Neuropathic pain has been defined as "pain initiated or caused by a primary lesion or dysfunction in the nervous system," which can affect both the peripheral and central nervous systems, causing various pathophysiological mechanisms, such as inflammatory reactions and neuroplastic changes (26, 27). It is characterized by sensory abnormalities ranging from numbness to hypersensitivity (hyperalgesia/allodynia) and can be objectively assessed by quantitative sensory testing considering perception thresholds for a light touch, vibration, and thermal and pain sensation (28, 29). It affects the quality of life (30) and may be treated both pharmacologically or non-pharmacologically (31-33). The same neurological illnesses causing neuropathic pain also, or instead, have been suggested to cause itching. Thus, neuropathic pain or itching indicates pathophysiological abnormalities in the peripheral or central nervous system (34). In our case series, the skin lesions were defined by a neuropathic-like pain pattern assessed with the DN4 questionnaire.
Acro-ischemic lesions, described in our case series, with neuropathic-like features of pain are present in asymptomatic and mildly symptomatic pediatric COVID-19 IgG positive patients, without a precise pathogenetic mechanism.
Coronavirus has been suspected as the etiology of the recent increase of acro-ischemic lesions, and further studies are needed to confirm this correlation.
SARS-CoV-2 infection-induced chilblains may portend in pediatric patients an indolent course and a good outcome of the illness. The mechanism in young patients is related to the rise of INF-1 levels, downregulating other cytokines, and preventing the cytokine storm.
Paracetamol, in young patients, appears to be effective in treating moderate and transitory pain associated with these lesions.
It is a mildly symptomatic condition not related to severe pain rates due to the transitory nature of the problem.
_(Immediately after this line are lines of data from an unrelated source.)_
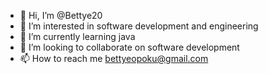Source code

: - 👋 Hi, I’m @Bettye20
- 👀 I’m interested in software development and engineering
- 🌱 I’m currently learning java
- 💞️ I’m looking to collaborate on software development
- 📫 How to reach me bettyeopoku@gmail.com

<!---
Bettye20/Bettye20 is a ✨ special ✨ repository because its `README.md` (this file) appears on your GitHub profile.
You can click the Preview link to take a look at your changes.
--->
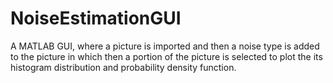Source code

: # NoiseEstimationGUI
A MATLAB GUI, where a picture is imported and then a noise type is added to the picture in which then a portion of the picture is selected to plot the its histogram distribution and probability density function.

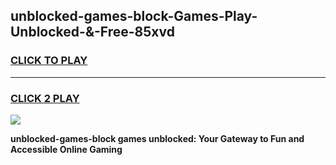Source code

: 
## unblocked-games-block-Games-Play-Unblocked-&-Free-85xvd
<h3>
<a href="https://premium76.site?title=unblocked-games-block&ref=24A">CLICK TO PLAY</a></h3>
<hr>

<h3>
<a href="https://premium76.site?title=unblocked-games-block&ref=24A">CLICK 2 PLAY</a>
  
</h3>

<a href="https://premium76.site?title=unblocked-games-block&ref=24A"><img src="https://clearcache.store/games.png"></a>


**unblocked-games-block games unblocked: Your Gateway to Fun and Accessible Online Gaming**
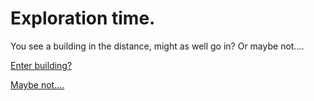 # Exploration time.

You see a building in the distance, might as well go in? Or maybe not....

[Enter building?](/ground-zero/conspiracy-man/enterbuilding.md)

[Maybe not....](/ground-zero/conspiracy-man/200yearslater.md)
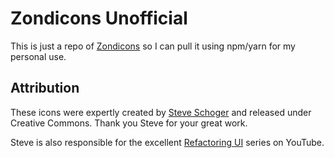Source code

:# Zondicons Unofficial

This is just a repo of [Zondicons](https://www.zondicons.com/) so I can pull it using npm/yarn for my personal use.

## Attribution

These icons were expertly created by [Steve Schoger](https://www.steveschoger.com/) and released under Creative Commons. Thank you Steve for your great work.

Steve is also responsible for the excellent [Refactoring UI](https://refactoringui.com) series on YouTube.
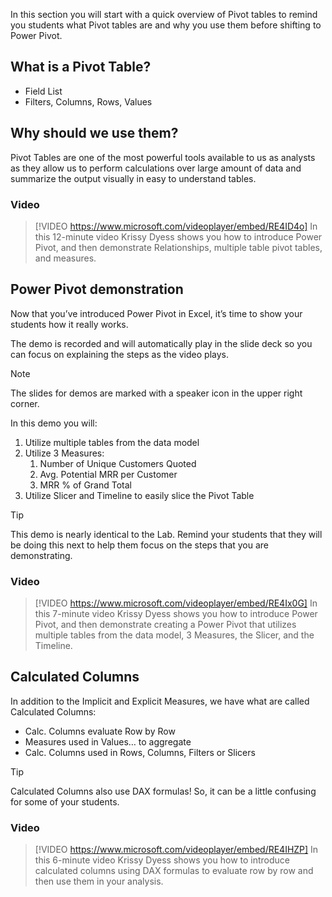 In this section you will start with a quick overview of Pivot tables to remind you students what Pivot tables are and why you use them before shifting to Power Pivot.

## What is a Pivot Table?
- Field List
- Filters, Columns, Rows, Values 


## Why should we use them?
Pivot Tables are one of the most powerful tools available to us as analysts as they allow us to perform calculations over large amount of data and summarize the output visually in easy to understand tables. 



### Video
> [!VIDEO https://www.microsoft.com/videoplayer/embed/RE4ID4o] 
> In this 12-minute video Krissy Dyess shows you how to introduce Power Pivot, and then demonstrate Relationships, multiple table pivot tables, and measures.

## Power Pivot demonstration

Now that you’ve introduced Power Pivot in Excel, it’s time to show your students how it really works.

The demo is recorded and will automatically play in the slide deck so you can focus on explaining the steps as the video plays.

> [!NOTE]
> The slides for demos are marked with a speaker icon in the upper right corner.

In this demo you will:
1.	Utilize multiple tables from the data model
1.	Utilize 3 Measures:
    1.	Number of Unique Customers Quoted
    1.	Avg. Potential MRR per Customer
    1.	MRR % of Grand Total 
1.	Utilize Slicer and Timeline to easily slice the Pivot Table

> [!TIP]
> This demo is nearly identical to the Lab. Remind your students that they will be doing this next to help them focus on the steps that you are demonstrating.

### Video
> [!VIDEO https://www.microsoft.com/videoplayer/embed/RE4Ix0G] 
> In this 7-minute video Krissy Dyess shows you how to introduce Power Pivot, and then demonstrate creating a Power Pivot that utilizes multiple tables from the data model, 3 Measures, the Slicer, and the Timeline.


## Calculated Columns
In addition to the Implicit and Explicit Measures, we have what are called Calculated Columns: 

- Calc. Columns evaluate Row by Row
- Measures used in Values… to aggregate
- Calc. Columns used in Rows, Columns, Filters or Slicers

> [!TIP]
> Calculated Columns also use DAX formulas!  So, it can be a little confusing for some of your students. 

### Video
> [!VIDEO https://www.microsoft.com/videoplayer/embed/RE4IHZP] 
> In this 6-minute video Krissy Dyess shows you how to introduce calculated columns using DAX formulas to evaluate row by row and then use them in your analysis.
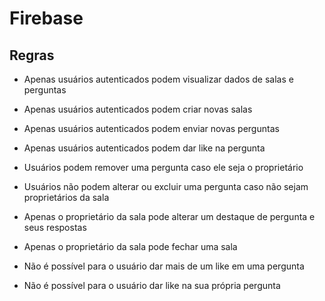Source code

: # Firebase

## Regras

  * Apenas usuários autenticados podem visualizar dados de salas e perguntas

  * Apenas usuários autenticados podem criar novas salas

  * Apenas usuários autenticados podem enviar novas perguntas

  * Apenas usuários autenticados podem dar like na pergunta

  * Usuários podem remover uma pergunta caso ele seja o proprietário

  * Usuários não podem alterar ou excluir uma pergunta caso não sejam proprietários da sala

  * Apenas o proprietário da sala pode alterar um destaque de pergunta e seus respostas

  * Apenas o proprietário da sala pode fechar uma sala

  * Não é possível para o usuário dar mais de um like em uma pergunta

  * Não é possível para o usuário dar like na sua própria pergunta
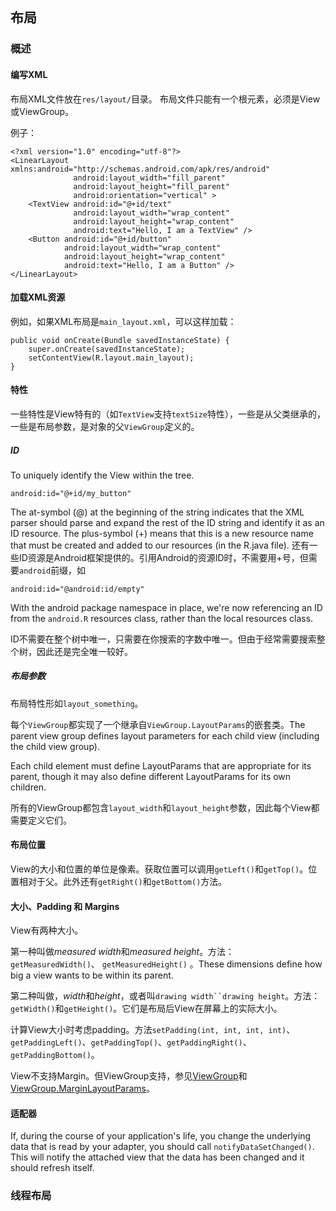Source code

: ## 布局

### 概述

#### 编写XML

布局XML文件放在`res/layout/`目录。
布局文件只能有一个根元素，必须是View或ViewGroup。

例子：

	<?xml version="1.0" encoding="utf-8"?>
	<LinearLayout xmlns:android="http://schemas.android.com/apk/res/android"
	              android:layout_width="fill_parent" 
	              android:layout_height="fill_parent" 
	              android:orientation="vertical" >
	    <TextView android:id="@+id/text"
	              android:layout_width="wrap_content"
	              android:layout_height="wrap_content"
	              android:text="Hello, I am a TextView" />
	    <Button android:id="@+id/button"
	            android:layout_width="wrap_content"
	            android:layout_height="wrap_content"
	            android:text="Hello, I am a Button" />
	</LinearLayout>

#### 加载XML资源

例如，如果XML布局是`main_layout.xml`，可以这样加载：

	public void onCreate(Bundle savedInstanceState) {
	    super.onCreate(savedInstanceState);
	    setContentView(R.layout.main_layout);
	}

#### 特性

一些特性是View特有的（如`TextView`支持`textSize`特性），一些是从父类继承的，一些是布局参数，是对象的父`ViewGroup`定义的。

##### ID

To uniquely identify the View within the tree.

	android:id="@+id/my_button"

The at-symbol (@) at the beginning of the string indicates that the XML parser should parse and expand the rest of the ID string and identify it as an ID resource. The plus-symbol (+) means that this is a new resource name that must be created and added to our resources (in the R.java file). 还有一些ID资源是Android框架提供的。引用Android的资源ID时，不需要用+号，但需要`android`前缀，如

	android:id="@android:id/empty"

With the android package namespace in place, we're now referencing an ID from the `android.R` resources class, rather than the local resources class.

ID不需要在整个树中唯一，只需要在你搜索的字数中唯一。但由于经常需要搜索整个树，因此还是完全唯一较好。

##### 布局参数

布局特性形如`layout_something`。

每个`ViewGroup`都实现了一个继承自`ViewGroup.LayoutParams`的嵌套类。The parent view group defines layout parameters for each child view (including the child view group).

Each child element must define LayoutParams that are appropriate for its parent, though it may also define different LayoutParams for its own children.

所有的ViewGroup都包含`layout_width`和`layout_height`参数，因此每个View都需要定义它们。

#### 布局位置

View的大小和位置的单位是像素。获取位置可以调用`getLeft()`和`getTop()`。位置相对于父。此外还有`getRight()`和`getBottom()`方法。

#### 大小、Padding 和 Margins

View有两种大小。

第一种叫做*measured width*和*measured height*。方法： `getMeasuredWidth()`、 `getMeasuredHeight()` 。These dimensions define how big a view wants to be within its parent. 

第二种叫做，*width*和*height*，或者叫`drawing width``drawing height`。方法：`getWidth()`和`getHeight()`。它们是布局后View在屏幕上的实际大小。

计算View大小时考虑padding。方法`setPadding(int, int, int, int)`、`getPaddingLeft()`、`getPaddingTop()`、`getPaddingRight()`、`getPaddingBottom()`。

View不支持Margin。但ViewGroup支持，参见[ViewGroup](http://developer.android.com/reference/android/view/ViewGroup.html)和[ViewGroup.MarginLayoutParams](http://developer.android.com/reference/android/view/ViewGroup.MarginLayoutParams.html)。

#### 适配器

If, during the course of your application's life, you change the underlying data that is read by your adapter, you should call `notifyDataSetChanged()`. This will notify the attached view that the data has been changed and it should refresh itself.

### 线程布局






















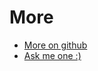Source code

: More
====

- [More on github](https://github.com/jeremt)
- [Ask me one :)](mailto:taboada.jeremie@gmail.com)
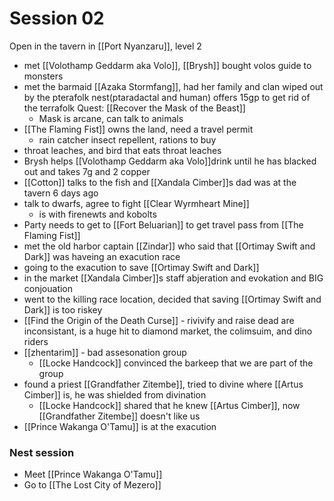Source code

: # Session 02
Open in the tavern in [[Port Nyanzaru]], level 2
- met [[Volothamp Geddarm aka Volo]], [[Brysh]] bought volos guide to monsters
- met the barmaid [[Azaka Stormfang]], had her family and clan wiped out by the pterafolk nest(ptaradactal and human) offers 15gp to get rid of the terrafolk Quest: [[Recover the Mask of the Beast]]
	- Mask is arcane, can talk to animals
- [[The Flaming Fist]] owns the land, need a travel permit
	- rain catcher insect repellent, rations to buy
- throat leaches, and bird that eats throat leaches
- Brysh helps [[Volothamp Geddarm aka Volo]]drink until he has blacked out and takes 7g and 2 copper
- [[Cotton]] talks to the fish and [[Xandala Cimber]]s dad was at the tavern 6 days ago
- talk to dwarfs, agree to fight [[Clear Wyrmheart Mine]]
	- is with firenewts and kobolts
- Party needs to get to [[Fort Beluarian]] to get travel pass from [[The Flaming Fist]]
- met the old harbor captain [[Zindar]] who said that [[Ortimay Swift and Dark]] was haveing an exacution race
- going to the exacution to save [[Ortimay Swift and Dark]]
- in the market [[Xandala Cimber]]s staff abjeration and evokation and BIG conjouation
- went to the killing race location, decided that saving [[Ortimay Swift and Dark]] is too riskey
- [[Find the Origin of the Death Curse]] - rivivify and raise dead are inconsistant, is a huge hit to diamond market, the colimsuim, and dino riders
- [[zhentarim]] - bad assesonation group 
	- [[Locke Handcock]] convinced the barkeep that we are part of the group
- found a priest [[Grandfather Zitembe]], tried to divine where [[Artus Cimber]] is, he was shielded from divination
	- [[Locke Handcock]] shared that he knew [[Artus Cimber]], now [[Grandfather Zitembe]] doesn't like us
- [[Prince Wakanga O'Tamu]] is at the exacution

### Nest session
- Meet [[Prince Wakanga O'Tamu]]
- Go to [[The Lost City of Mezero]]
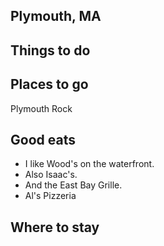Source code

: ## Plymouth, MA

## Things to do

## Places to go

Plymouth Rock

## Good eats

- I like Wood's on the waterfront.
- Also Isaac's.
- And the East Bay Grille.
- Al's Pizzeria

## Where to stay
Our patients were treated only with paracetamol, which provided good results.
To conclude, we aim to alert clinicians to the initial manifestation of chilblains in pauci-symptomatic pediatric patients, who need to be immediately tested and isolated. The reason is that chilblains can be considered a clinical clue to suspect SARS-CoV-2 infection and help in early diagnosis, patient triage, and infection control.